Researchers, using remote sensing technology, have discovered an enormous buried monument site they are calling a “Super Stonehenge.”
First of all, this is definitely not a marketing stunt for Doctor Who – which returns to BBC on September 19th! Archaeologists from the University of Branford really have discovered a super-site beneath the British countryside, about two miles from Stonehenge itself, and several times larger than the famous monument.
Underneath the Durrington Walls – already one of the largest known hedge monuments, built in the same time period as its more famous cousin – remote sensing technology has revealed dozens upon dozens more standing stones.
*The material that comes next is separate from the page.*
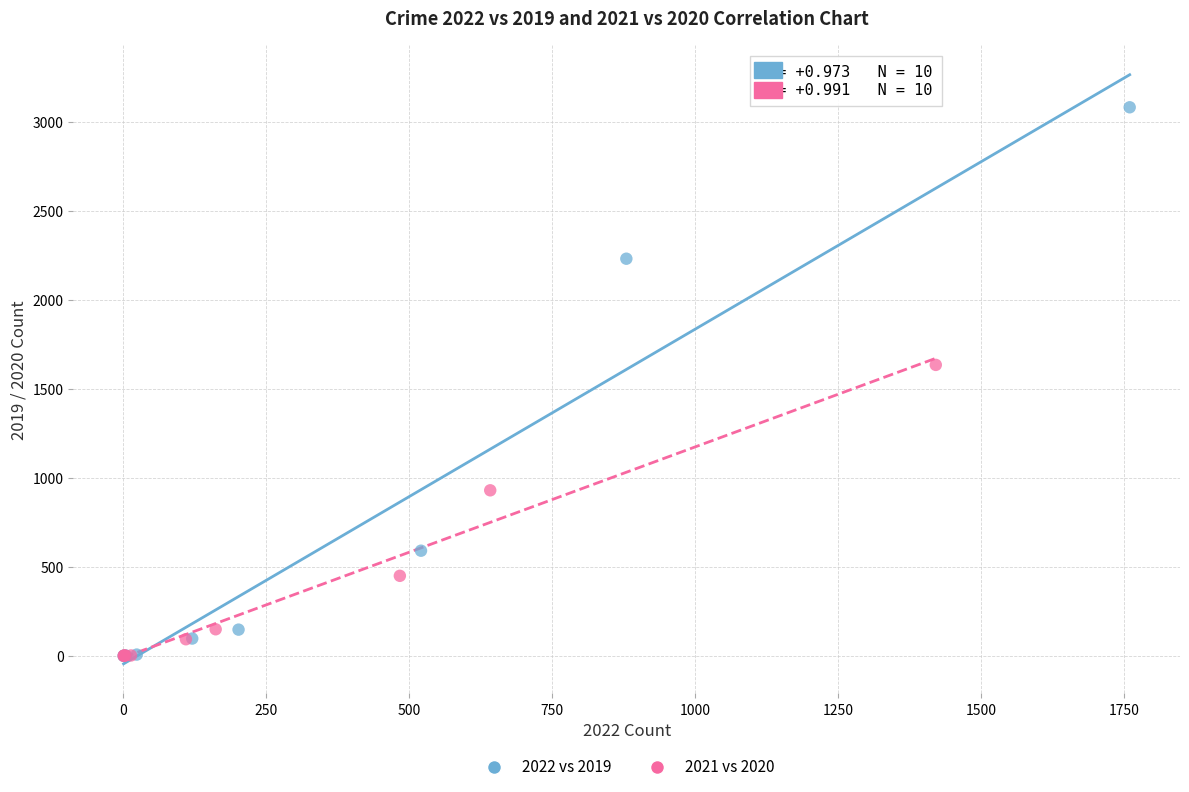

Which series has the widest spread of Y values?

2022 vs 2019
“Our high-resolution ground penetrating radar data has revealed an amazing row of up to 90 standing stones, a number of which have survived after being pushed over, and a massive bank placed over the stones,” says Professor Wolfgang Neubauer, who is director of the Ludwig Boltzmann Institute for Archaeological Prospection and Virtual Archaeology.
Adds Paul Garwood, “the extraordinary scale, detail and novelty of the evidence produced by the Stonehenge Hidden Landscapes Project, which the new discoveries at Durrington Walls exemplify, is changing fundamentally our understanding of Stonehenge and the world around it.” Garwood is an archaeologist and lead historian on the project at the University of Birmingham.
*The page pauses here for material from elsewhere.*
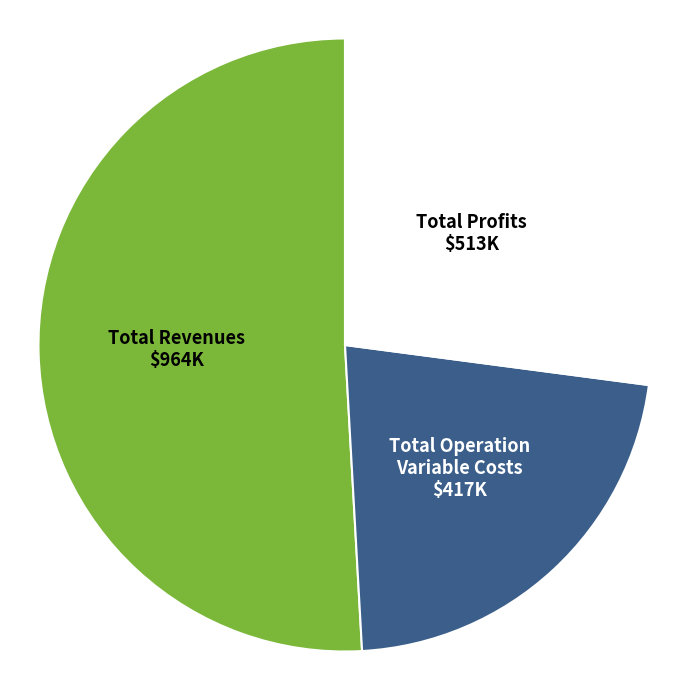

Which has a higher value, Total Profits or Total Revenues?

Total Revenues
“Everything written previously about the Stonehenge landscape and the ancient monuments within it will need to be rewritten.” I really hope that doesn’t include the finale of my favourite season of Doctor Who (yes, I fully expect to be bombarded with comments about how wrong I am).
Stonehenge, of course, remains shrouded in mystery – though many convincing theories exist as to its purpose and its construction, a lack of primary sources from the time period means any knowledge we can glean about the monument (if the structure is a monument, at all), is ephemeral. And you know what? Curious though I may be, I think I like it like that.